Begbies Traynor (BEG)

Management has recommended an uplift in the final dividend, taking the annual payment up 8 per cent to 2.8p a share. The insolvency practitioner reported a 5 per cent increase in organic revenue for the year to the end of April, reflecting increased insolvency appointments.

The Nasdaq jumped 2.5 per cent as the likes of Amazon, Alphabet, Apple, Microsoft and Facebook all rose. Amazon shares leapt 8 per cent and continued higher in after-hours trade to break $3,200 after two brokers upgraded their price target to $3,800. Despite positive vaccine news, this was not a reopening trade as such. In addition to Amazon, other ‘Covid-proof’ stocks were very strong with Peloton up over 10% and Zoom almost 9 per cent. The S&P 500 rose 0.8 per cent as tech lifted the boats.

Retail may be going through its worst recession in memory, but not everyone is losing out. UK grocery sales rose 10 per cent in the four weeks to July 11th, with Tesco sales +12 per cent, Sainsbury’s +10.2 per cent and Morrisons +15.7 per cent. 

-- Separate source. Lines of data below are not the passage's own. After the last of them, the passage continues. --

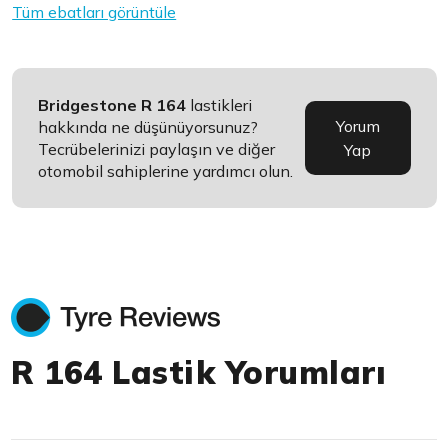
Tüm ebatları görüntüle
Bridgestone R 164
lastikleri
Yorum
hakkında ne düşünüyorsunuz?
Tecrübelerinizi paylaşın ve diğer
Yap
otomobil sahiplerine yardımcı olun.
R 164 Lastik Yorumları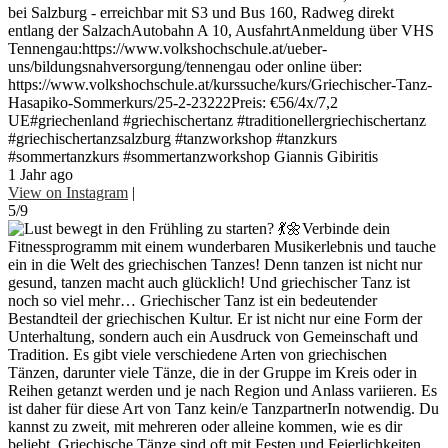
bei Salzburg - erreichbar mit S3 und Bus 160, Radweg direkt
entlang der SalzachAutobahn A 10, AusfahrtAnmeldung über VHS
Tennengau:https://www.volkshochschule.at/ueber-
uns/bildungsnahversorgung/tennengau oder online über:
https://www.volkshochschule.at/kurssuche/kurs/Griechischer-Tanz-
Hasapiko-Sommerkurs/25-2-23222Preis: €56/4x/7,2
UE#griechenland #griechischertanz #traditionellergriechischertanz
#griechischertanzsalzburg #tanzworkshop #tanzkurs
#sommertanzkurs #sommertanzworkshop Giannis Gibiritis
1 Jahr ago
View on Instagram
|
5/9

UK borrowing is surging - £128bn in the second quarter – but rates on gilts are negative out to 7 years, so there is very little worry about repaying it. The political pressure and inclination to raise taxes will increase, however. 

 

Gold rallied through $1824 to make a fresh 9-year high as US real rates continued to edge lower, with 10yr TIPS down to –0.84 per cent, their weakest in seven years. The entire curve keeps going deeper into negative territory with 5yr TIPS at –1.08 per cent and 30yr TIPS have slipping to –0.30 per cent.  

Crude oil has made a push back above $41, looking for a breach of the Jun highs at $41.60 to trigger further gains. Reversal could signal bulls’ exhaustion.